Chronologie de l'affaire

Tribunal administratif de Toulouse 29 janvier 2015
Cour administrative d'appel de Bordeaux 13 octobre 2015

Texte

Vu la procédure suivante :

Procédure contentieuse antérieure :

M. E...a demandé au tribunal administratif de Toulouse d'annuler l'arrêté du 27 janvier 2015 par lequel le préfet des Pyrénées-Atlantiques lui a fait obligation de quitter le territoire français sans délai et a fixé le pays de renvoi, et de la décision du même jour prononçant son placement en rétention administrative.

Par un jugement n° 1500393 du 29 janvier 2015, le magistrat désigné par le président du tribunal administratif de Toulouse a rejeté sa demande tendant à l'annulation de ces décisions.

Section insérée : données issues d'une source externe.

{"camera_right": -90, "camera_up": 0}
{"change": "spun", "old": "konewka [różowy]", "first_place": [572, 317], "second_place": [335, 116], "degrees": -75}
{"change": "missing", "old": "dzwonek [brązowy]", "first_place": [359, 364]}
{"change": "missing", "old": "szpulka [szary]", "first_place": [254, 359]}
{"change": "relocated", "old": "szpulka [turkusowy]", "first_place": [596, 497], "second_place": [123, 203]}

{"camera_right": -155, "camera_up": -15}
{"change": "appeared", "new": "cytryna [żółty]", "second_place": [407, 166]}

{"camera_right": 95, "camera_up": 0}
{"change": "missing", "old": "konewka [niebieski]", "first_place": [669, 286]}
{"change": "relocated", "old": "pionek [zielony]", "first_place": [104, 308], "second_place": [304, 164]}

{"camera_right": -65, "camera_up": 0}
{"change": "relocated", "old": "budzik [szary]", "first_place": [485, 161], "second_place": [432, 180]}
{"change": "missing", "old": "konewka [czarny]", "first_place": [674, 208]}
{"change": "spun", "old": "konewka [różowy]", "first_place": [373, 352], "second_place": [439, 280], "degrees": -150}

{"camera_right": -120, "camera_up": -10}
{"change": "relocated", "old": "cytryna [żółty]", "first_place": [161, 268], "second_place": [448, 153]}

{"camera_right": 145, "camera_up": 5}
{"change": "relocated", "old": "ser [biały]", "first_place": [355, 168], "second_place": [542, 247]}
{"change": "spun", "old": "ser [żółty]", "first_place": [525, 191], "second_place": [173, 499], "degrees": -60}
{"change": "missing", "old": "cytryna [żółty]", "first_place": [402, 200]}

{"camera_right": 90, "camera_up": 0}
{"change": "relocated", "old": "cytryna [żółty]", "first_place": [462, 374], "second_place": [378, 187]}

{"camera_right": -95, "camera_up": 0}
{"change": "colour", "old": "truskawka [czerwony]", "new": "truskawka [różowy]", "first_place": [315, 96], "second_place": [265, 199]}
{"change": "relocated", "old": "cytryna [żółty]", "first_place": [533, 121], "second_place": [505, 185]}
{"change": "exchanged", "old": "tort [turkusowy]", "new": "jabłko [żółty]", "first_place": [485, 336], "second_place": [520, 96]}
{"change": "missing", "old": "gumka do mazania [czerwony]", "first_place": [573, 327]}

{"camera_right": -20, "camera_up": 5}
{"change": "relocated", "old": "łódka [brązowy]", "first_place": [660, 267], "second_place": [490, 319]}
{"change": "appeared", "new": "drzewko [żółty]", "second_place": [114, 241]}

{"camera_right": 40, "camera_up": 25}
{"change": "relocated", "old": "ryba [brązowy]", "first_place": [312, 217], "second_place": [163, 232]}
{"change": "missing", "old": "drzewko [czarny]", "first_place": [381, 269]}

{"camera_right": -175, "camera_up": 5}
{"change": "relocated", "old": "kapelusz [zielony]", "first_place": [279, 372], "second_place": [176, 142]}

Procédure devant la cour :

Par une requête enregistrée le 29 avril 2015, M. E..., représenté par MeC..., demande à la cour :

1°) d'annuler ce jugement du tribunal administratif de Toulouse du 29 janvier 2015 ;

2°) d'annuler les décisions du préfet des Pyrénées-Atlantiques du 27 janvier 2015 ;

3°) d'enjoindre au préfet des Pyrénées-Atlantiques de lui délivrer une autorisation provisoire de séjour ;

4°) de mettre à la charge de l'Etat une somme de 1 200 euros en application des articles L. 761-1 du code de justice administrative et 37 de la loi du 10 juillet 1991.

----------------------------------------------------------------------------------------------------------

Vu :

- la convention européenne de sauvegarde des droits de l'homme et des libertés fondamentales ;

- la loi no 79-587 du 11 juillet 1979 modifiée relative à la motivation des actes administratifs ;

- la loi n° 91-647 du 10 juillet 1991 modifiée relative à l'aide juridique ;

- le code de l'entrée et du séjour des étrangers et du droit d'asile ;

- le code de justice administrative.

Le président de la formation de jugement a dispensé le rapporteur public, sur sa proposition, de prononcer des conclusions à l'audience.

Les parties ont été régulièrement averties du jour de l'audience.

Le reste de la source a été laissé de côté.